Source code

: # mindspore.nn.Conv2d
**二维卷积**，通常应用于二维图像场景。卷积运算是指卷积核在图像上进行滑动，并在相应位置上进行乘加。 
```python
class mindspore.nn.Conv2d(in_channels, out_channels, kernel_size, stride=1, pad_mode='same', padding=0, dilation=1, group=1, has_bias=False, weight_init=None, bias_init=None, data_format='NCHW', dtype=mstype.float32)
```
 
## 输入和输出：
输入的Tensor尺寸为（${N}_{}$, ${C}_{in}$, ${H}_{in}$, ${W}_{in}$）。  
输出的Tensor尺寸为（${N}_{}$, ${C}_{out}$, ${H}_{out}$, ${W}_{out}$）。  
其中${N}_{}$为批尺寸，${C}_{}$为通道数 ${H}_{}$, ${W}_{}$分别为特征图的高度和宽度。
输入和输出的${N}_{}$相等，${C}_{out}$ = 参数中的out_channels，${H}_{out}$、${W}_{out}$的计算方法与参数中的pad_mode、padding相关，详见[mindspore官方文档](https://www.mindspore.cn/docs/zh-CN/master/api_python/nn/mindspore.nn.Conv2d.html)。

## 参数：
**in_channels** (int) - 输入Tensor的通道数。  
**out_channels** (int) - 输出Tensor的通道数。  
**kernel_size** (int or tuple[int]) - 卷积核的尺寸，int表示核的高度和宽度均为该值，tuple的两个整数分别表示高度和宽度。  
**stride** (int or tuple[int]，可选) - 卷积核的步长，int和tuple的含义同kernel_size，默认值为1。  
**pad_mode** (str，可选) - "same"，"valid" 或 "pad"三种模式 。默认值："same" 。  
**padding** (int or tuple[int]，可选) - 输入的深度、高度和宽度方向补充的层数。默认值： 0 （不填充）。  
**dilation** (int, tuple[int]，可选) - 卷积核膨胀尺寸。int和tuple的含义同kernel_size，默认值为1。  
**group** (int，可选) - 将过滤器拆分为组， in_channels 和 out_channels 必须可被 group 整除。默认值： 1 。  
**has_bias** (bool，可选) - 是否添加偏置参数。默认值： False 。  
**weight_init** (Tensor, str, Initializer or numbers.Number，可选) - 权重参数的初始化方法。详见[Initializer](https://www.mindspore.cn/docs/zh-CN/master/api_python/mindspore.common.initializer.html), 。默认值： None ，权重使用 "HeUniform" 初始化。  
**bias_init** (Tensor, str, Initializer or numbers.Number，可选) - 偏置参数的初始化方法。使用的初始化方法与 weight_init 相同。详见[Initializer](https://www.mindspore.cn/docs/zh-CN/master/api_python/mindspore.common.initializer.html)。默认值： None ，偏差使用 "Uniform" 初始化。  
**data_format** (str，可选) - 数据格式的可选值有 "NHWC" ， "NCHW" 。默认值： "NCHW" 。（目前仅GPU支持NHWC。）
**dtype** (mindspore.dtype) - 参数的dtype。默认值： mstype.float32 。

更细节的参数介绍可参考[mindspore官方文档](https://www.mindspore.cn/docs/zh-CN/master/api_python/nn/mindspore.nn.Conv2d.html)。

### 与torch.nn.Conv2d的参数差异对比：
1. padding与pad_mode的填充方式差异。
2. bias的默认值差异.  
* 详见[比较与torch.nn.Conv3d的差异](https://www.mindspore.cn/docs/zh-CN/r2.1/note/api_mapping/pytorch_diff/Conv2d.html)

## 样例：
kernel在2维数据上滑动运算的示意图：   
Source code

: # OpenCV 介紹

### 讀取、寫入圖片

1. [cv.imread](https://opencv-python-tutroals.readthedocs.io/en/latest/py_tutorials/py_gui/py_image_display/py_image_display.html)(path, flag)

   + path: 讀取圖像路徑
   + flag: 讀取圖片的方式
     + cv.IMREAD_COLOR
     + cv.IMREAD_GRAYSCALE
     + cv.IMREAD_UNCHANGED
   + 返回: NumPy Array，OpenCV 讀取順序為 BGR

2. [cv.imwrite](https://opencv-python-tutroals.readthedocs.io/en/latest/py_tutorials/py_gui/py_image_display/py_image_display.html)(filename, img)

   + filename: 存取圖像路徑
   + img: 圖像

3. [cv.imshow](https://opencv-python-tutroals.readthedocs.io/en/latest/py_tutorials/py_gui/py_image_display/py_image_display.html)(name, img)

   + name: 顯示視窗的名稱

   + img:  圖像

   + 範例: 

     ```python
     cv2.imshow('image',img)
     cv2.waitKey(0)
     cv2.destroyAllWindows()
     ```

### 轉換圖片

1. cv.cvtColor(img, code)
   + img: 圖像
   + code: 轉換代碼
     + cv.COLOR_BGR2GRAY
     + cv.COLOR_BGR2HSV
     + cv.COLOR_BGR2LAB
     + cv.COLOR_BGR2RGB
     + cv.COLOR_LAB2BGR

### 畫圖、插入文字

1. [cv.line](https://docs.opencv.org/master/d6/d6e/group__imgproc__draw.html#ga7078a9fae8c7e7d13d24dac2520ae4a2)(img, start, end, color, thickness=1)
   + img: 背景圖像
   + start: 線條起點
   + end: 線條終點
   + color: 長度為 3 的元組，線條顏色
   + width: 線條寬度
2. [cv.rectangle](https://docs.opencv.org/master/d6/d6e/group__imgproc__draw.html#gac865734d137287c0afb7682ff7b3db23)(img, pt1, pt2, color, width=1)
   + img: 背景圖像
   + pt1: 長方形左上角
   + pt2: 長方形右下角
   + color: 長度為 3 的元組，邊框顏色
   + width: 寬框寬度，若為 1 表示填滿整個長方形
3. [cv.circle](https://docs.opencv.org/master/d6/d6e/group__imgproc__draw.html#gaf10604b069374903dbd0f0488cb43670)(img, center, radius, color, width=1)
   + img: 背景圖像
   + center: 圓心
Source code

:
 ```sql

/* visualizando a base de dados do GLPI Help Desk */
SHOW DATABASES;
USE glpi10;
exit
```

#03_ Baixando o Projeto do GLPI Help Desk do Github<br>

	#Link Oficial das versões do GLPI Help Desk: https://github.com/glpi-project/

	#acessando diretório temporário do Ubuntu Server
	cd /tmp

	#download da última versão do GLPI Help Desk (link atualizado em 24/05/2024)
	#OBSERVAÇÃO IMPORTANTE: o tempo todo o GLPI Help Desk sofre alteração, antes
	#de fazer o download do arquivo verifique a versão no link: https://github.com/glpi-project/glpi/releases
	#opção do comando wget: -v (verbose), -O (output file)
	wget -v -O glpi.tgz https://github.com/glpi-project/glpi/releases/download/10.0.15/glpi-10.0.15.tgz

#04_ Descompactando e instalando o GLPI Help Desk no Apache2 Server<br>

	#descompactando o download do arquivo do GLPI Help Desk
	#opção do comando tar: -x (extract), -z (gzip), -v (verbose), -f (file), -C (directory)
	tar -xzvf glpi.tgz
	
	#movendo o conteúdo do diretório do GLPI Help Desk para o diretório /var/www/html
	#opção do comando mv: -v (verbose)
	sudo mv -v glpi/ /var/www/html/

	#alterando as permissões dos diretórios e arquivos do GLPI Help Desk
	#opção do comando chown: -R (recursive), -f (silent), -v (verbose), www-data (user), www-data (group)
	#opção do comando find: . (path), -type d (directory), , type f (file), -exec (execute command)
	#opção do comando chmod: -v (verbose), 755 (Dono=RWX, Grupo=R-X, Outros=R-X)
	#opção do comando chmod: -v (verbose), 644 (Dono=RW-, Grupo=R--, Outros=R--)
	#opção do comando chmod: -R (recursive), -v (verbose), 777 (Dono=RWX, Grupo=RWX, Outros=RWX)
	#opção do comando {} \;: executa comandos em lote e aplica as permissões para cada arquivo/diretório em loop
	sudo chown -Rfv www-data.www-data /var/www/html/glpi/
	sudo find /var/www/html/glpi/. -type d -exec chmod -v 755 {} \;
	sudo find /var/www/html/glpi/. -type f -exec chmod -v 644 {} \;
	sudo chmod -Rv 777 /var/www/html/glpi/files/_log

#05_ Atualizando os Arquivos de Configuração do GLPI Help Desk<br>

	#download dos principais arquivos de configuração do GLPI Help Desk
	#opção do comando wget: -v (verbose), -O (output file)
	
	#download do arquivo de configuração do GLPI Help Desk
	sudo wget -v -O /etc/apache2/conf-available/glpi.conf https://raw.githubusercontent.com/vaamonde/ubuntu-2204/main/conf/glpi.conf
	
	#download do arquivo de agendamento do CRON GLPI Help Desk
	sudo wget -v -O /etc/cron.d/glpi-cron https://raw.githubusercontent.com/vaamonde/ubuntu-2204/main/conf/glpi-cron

§ **What you should do**: Return the lines of the records that include the string "path".

§ **Finished exercise**:
1. [cv.imread](https://opencv-python-tutroals.readthedocs.io/en/latest/py_tutorials/py_gui/py_image_display/py_image_display.html)(path, flag)
   + path: 讀取圖像路徑
	#opção do comando find: . (path), -type d (directory), , type f (file), -exec (execute command)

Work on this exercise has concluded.